Copy all of the entries that follow, exactly.

··· Record extracts ···

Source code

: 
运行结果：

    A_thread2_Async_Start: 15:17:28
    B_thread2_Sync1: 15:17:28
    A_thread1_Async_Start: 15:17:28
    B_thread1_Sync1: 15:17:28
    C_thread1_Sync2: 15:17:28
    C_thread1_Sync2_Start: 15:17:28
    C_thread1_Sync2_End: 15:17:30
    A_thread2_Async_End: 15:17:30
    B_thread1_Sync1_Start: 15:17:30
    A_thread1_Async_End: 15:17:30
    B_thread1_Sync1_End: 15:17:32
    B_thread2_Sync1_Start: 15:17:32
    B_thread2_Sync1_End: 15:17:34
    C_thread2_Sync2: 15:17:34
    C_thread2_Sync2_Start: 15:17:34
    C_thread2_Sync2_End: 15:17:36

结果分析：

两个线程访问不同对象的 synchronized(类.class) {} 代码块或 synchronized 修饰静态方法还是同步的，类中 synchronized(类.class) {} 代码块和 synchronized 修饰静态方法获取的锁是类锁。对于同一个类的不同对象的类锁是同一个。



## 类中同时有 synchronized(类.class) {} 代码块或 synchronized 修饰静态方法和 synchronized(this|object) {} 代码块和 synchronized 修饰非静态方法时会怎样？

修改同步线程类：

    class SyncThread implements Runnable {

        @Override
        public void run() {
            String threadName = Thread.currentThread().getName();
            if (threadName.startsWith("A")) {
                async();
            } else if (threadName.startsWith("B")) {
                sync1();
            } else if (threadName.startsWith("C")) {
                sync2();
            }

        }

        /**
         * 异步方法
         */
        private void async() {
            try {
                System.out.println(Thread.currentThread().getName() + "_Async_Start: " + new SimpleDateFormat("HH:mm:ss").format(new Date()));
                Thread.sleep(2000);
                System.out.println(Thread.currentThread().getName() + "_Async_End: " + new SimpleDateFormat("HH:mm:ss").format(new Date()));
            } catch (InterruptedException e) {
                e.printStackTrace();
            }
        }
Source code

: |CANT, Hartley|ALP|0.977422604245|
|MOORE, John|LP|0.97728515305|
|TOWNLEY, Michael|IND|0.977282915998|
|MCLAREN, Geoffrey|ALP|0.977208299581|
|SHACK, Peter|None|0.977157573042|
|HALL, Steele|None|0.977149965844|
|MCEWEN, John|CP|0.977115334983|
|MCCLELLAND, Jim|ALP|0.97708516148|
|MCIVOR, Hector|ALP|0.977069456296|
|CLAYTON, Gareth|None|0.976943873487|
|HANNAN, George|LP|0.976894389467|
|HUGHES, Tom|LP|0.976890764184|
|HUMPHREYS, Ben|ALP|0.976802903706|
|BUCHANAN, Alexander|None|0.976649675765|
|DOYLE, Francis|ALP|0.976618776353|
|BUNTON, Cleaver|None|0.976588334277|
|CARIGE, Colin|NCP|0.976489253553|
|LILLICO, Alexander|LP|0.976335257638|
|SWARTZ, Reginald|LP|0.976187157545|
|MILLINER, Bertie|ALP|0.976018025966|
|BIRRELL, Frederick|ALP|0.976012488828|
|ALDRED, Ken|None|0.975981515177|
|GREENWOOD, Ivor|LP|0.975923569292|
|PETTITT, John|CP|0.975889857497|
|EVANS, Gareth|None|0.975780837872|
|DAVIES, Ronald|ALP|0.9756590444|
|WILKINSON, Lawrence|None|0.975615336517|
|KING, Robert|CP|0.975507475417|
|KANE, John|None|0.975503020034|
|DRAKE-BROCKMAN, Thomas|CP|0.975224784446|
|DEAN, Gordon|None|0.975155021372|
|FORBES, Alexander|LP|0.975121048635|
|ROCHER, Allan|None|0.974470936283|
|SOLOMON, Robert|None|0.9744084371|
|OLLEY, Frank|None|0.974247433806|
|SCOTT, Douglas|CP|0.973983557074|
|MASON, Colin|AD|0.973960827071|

···

● **Result of the exercise**
Source code

: 
运行结果：

    A_thread2_Async_Start: 15:17:28
    B_thread2_Sync1: 15:17:28
    A_thread1_Async_Start: 15:17:28
    B_thread1_Sync1: 15:17:28
    C_thread1_Sync2: 15:17:28
    C_thread1_Sync2_Start: 15:17:28
    C_thread1_Sync2_End: 15:17:30
    A_thread2_Async_End: 15:17:30
    B_thread1_Sync1_Start: 15:17:30
    A_thread1_Async_End: 15:17:30
    B_thread1_Sync1_End: 15:17:32
    B_thread2_Sync1_Start: 15:17:32
    B_thread2_Sync1_End: 15:17:34
    C_thread2_Sync2: 15:17:34
    C_thread2_Sync2_Start: 15:17:34
    C_thread2_Sync2_End: 15:17:36

结果分析：

两个线程访问不同对象的 synchronized(类.class) {} 代码块或 synchronized 修饰静态方法还是同步的，类中 synchronized(类.class) {} 代码块和 synchronized 修饰静态方法获取的锁是类锁。对于同一个类的不同对象的类锁是同一个。



## 类中同时有 synchronized(类.class) {} 代码块或 synchronized 修饰静态方法和 synchronized(this|object) {} 代码块和 synchronized 修饰非静态方法时会怎样？

修改同步线程类：

    class SyncThread implements Runnable {

        @Override
        public void run() {
            String threadName = Thread.currentThread().getName();
            if (threadName.startsWith("A")) {
                async();
            } else if (threadName.startsWith("B")) {
                sync1();
            } else if (threadName.startsWith("C")) {
                sync2();
            }

        }

        /**
         * 异步方法
         */
        private void async() {
            try {
                System.out.println(Thread.currentThread().getName() + "_Async_Start: " + new SimpleDateFormat("HH:mm:ss").format(new Date()));
                Thread.sleep(2000);
                System.out.println(Thread.currentThread().getName() + "_Async_End: " + new SimpleDateFormat("HH:mm:ss").format(new Date()));
            } catch (InterruptedException e) {
                e.printStackTrace();
            }
        }
Source code

: |CANT, Hartley|ALP|0.977422604245|
|MOORE, John|LP|0.97728515305|
|TOWNLEY, Michael|IND|0.977282915998|
|MCLAREN, Geoffrey|ALP|0.977208299581|
|SHACK, Peter|None|0.977157573042|
|HALL, Steele|None|0.977149965844|
|MCEWEN, John|CP|0.977115334983|
|MCCLELLAND, Jim|ALP|0.97708516148|
|MCIVOR, Hector|ALP|0.977069456296|
|CLAYTON, Gareth|None|0.976943873487|
|HANNAN, George|LP|0.976894389467|
|HUGHES, Tom|LP|0.976890764184|
|HUMPHREYS, Ben|ALP|0.976802903706|
|BUCHANAN, Alexander|None|0.976649675765|
|DOYLE, Francis|ALP|0.976618776353|
|BUNTON, Cleaver|None|0.976588334277|
|CARIGE, Colin|NCP|0.976489253553|
|LILLICO, Alexander|LP|0.976335257638|
|SWARTZ, Reginald|LP|0.976187157545|
|MILLINER, Bertie|ALP|0.976018025966|
|BIRRELL, Frederick|ALP|0.976012488828|
|ALDRED, Ken|None|0.975981515177|
|GREENWOOD, Ivor|LP|0.975923569292|
|PETTITT, John|CP|0.975889857497|
|EVANS, Gareth|None|0.975780837872|
|DAVIES, Ronald|ALP|0.9756590444|
|WILKINSON, Lawrence|None|0.975615336517|
|KING, Robert|CP|0.975507475417|
|KANE, John|None|0.975503020034|
|DRAKE-BROCKMAN, Thomas|CP|0.975224784446|
|DEAN, Gordon|None|0.975155021372|
|FORBES, Alexander|LP|0.975121048635|
|ROCHER, Allan|None|0.974470936283|
|SOLOMON, Robert|None|0.9744084371|
|OLLEY, Frank|None|0.974247433806|
|SCOTT, Douglas|CP|0.973983557074|
|MASON, Colin|AD|0.973960827071|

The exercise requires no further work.